Murshidabad, well known for its silk production is also infamous for poverty and hunger deathss. In 2005, The Hong-Kong-based Asian Human Rights Commission (AHRC) has alerted that people in Murshidabad district are dying of starvation while the communist government authorities have not taken any effective action to stop the deaths. 1.47% of India’s rural poor live in Murshidabad were majority of the people are Muslims with an average literacy rate of 66%. The West Bengal government is letting its people starve in violation of its constitutional obligations, and those under international laws. Aveek Datta and Romita Datta writes about impacts of poverty in Murshidabad. (courtesy: livemint)
Kolkata: Murshidabad district, renowned for the opulence of Nawabi rule when it hosted the capital of undivided Bengal in the 18th century, is today home to the maximum number of poor people in the country, according to the first official assessment of poverty across 575 districts. Suburban Mumbai was found to be the worst in terms of urban poverty, according to the Kolkata-based Indian Statistical Institute (ISI), which is conducting the study for the Union Ministry of Statistics and Programme Implementation. Some 1.47% of India’s rural poor live in Murshidabad district of West Bengal. About 3 million people–or 56% of the district’s rural population–are below the so-called poverty line. Although urban areas of Murshidabad are better off, some 347,844 people, or 36.69% of the district’s urban population, are classified as poor.
The statistics illustrate the sorry story of a once-prosperous centre of the silk trade that was said to match London for its splendour during the years of Nawabi rule.
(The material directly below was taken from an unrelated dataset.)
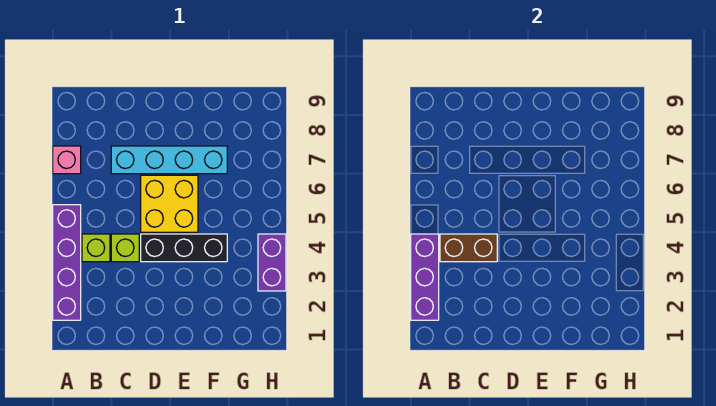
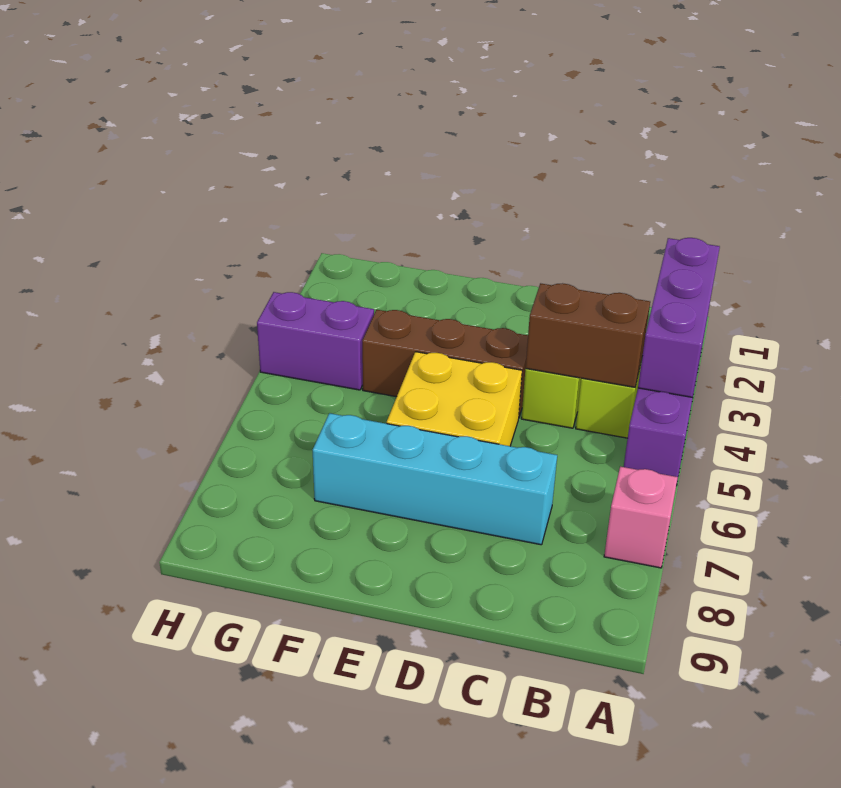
black brick D4:F4 level 1 -> brown brick D4:F4 level 1
purple brick H3:H4 level 1 -> purple brick G4:H4 level 1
Murshidabad, which takes its name from Nawab Murshid Quli Khan, was the capital of undivided Bengal (which included Bangladesh), Bihar and Orissa between 1704 and 1790 under Muslim and British rulers.
ISI’s study is based on consumption data collated by the National Sample Survey Organisation, or NSSO, from around 124,000 households across the country in 2004-5. Every five years, NSSO collects consumption data from across the country.The data includes almost everything of daily household use — cereals and pulses to fish and meat and medicines.
India had some 270 million poor people in all when in 2004-05 the consumption data was last collected.
“By now, according to statistical estimates, the figure has gone up by 20%, or about five-and-a-half crore (55 million) people,” said Buddhadeb Ghosh, associate scientist in the ISI’s economic research unit, who is leading the project and will be submitting his report to the Union government in a few weeks.
“In India, the absolute number of poor people doesn’t ever come down, though poverty, as a percentage of national population, declines,” added Ghosh.